Deed Restrictions versus City and County Ordinances: Which One Controls

By Nikita Patel on the 6th of August 2010

Frequently, we receive questions from managers and directors regarding which provision controls when there is a conflict between a deed restriction in CC&Rs and a city or county ordinance.  When a CC&R provision and a city or county ordinance both restrict a given use or activity, both provisions are enforceable by the respective entity.  The more restrictive provision will ultimately establish the permitted use.

As an example, there may be a city zoning ordinance that requires setbacks to be a minimum of ten feet.  If an association’s CC&Rs require a minimum setback of twelve feet, the CC&R provision would govern as it is the more restrictive provision and the association could enforce it in the architectural approval process even though the city would be satisfied with plans showing ten feet.  Similarly, a city ordinance may require that trash containers be stored, between collection days, on the user’s property so as not to interfere with pedestrian or vehicular traffic.  If an association’s CC&Rs require the trash container to be stored in the rear yard so as not be to visible from neighboring property, the CC&R provision would establish the permitted use as it is more restrictive than the city ordinance.  The owner could not defend against fines by saying “the city does not care about visibility.”

The most common scenario where there is a dispute about which provision controls is in the parking context.  For instance, assume that the city does not restrict or prohibit on street parking on the public street; however, the association’s CC&Rs only authorize street parking for a period not more than forty-eight hours.  In this scenario, the CC&R provision restricting street parking for more than forty-eight hours is enforceable by the association. 

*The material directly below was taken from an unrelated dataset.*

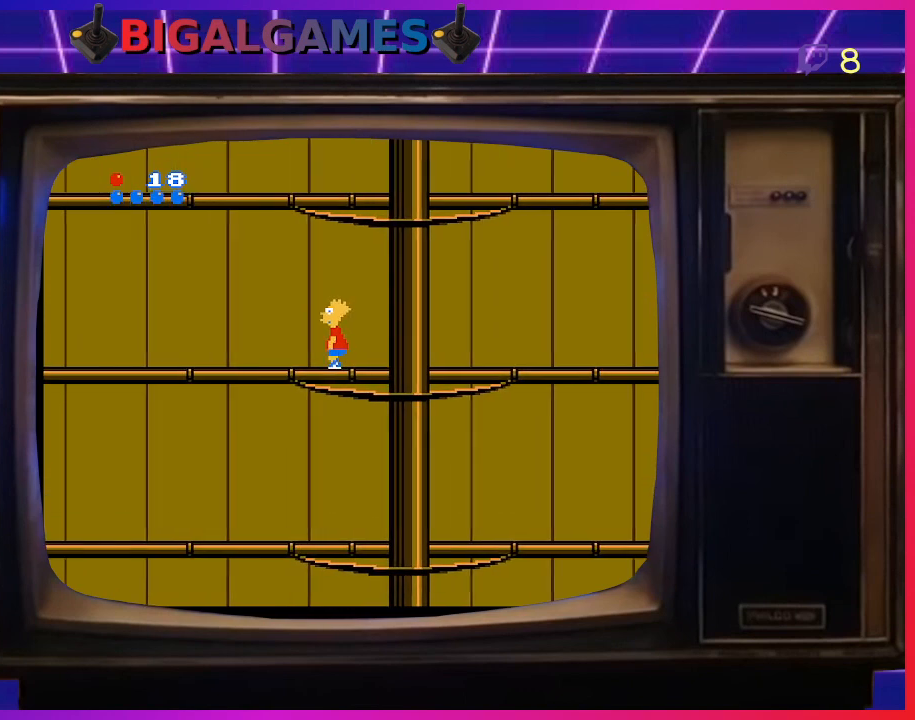
{"buttons": ["DPAD_LEFT"], "right_stick": "center", "events": []}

While there are no published cases in Arizona about the enforceability of association restrictions against parking on public streets, there is an appellate case on the subject from Missouri.1 The Missouri Court held that the association could control street parking on a publicly dedicated street because owners contractually gave up their right to park on the street.  This is consistent with the general view that private covenants, such as deed restrictions, can be more restrictive than ordinances, and that such covenants are enforceable as contracts.  Arizona law clearly holds that recorded CC&Rs are contracts.  CC&Rs govern and restrict the use of land within a given community and constitute “a contract between the subdivision’s property owners as a whole and the individual lot owners.”2

In some instances, the city ordinance may be more restrictive.  For instance, if the ordinance requires a wall between a lot and a public street to be eight feet tall, and the CC&Rs have no restrictions, the homeowner (or builder) would still have to comply with the city requirement in building plans or permits.

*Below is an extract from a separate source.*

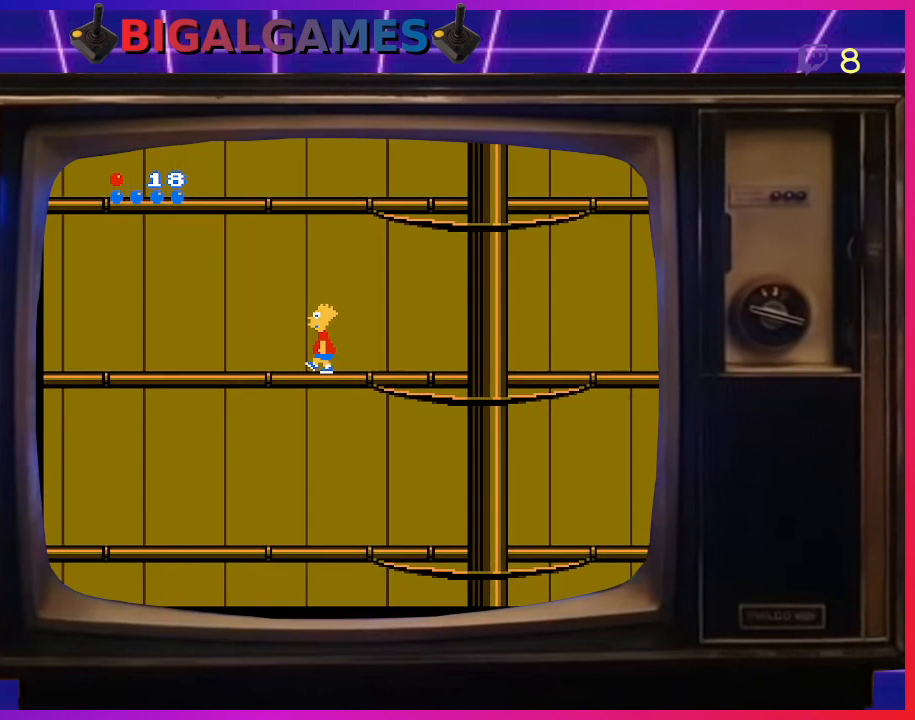
{"buttons": ["DPAD_LEFT"], "right_stick": "center", "events": []}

In sum, if there is a conflict between the association’s CC&Rs and a city or county ordinance, the more restrictive provision will govern. 

If you have questions, please contact Nikita Patel or another attorney in the firm.



[1] Maryland Estates Homeowners’ Association v. Puckett, 936 S.W.2d 218 (Mo.Ct.App.) 1996.

[2] Ariz. Biltmore Estates Ass’n v. Tezak, 177 Ariz. 447, 448, 868 P.2d 1030, 1031 (App. 1993).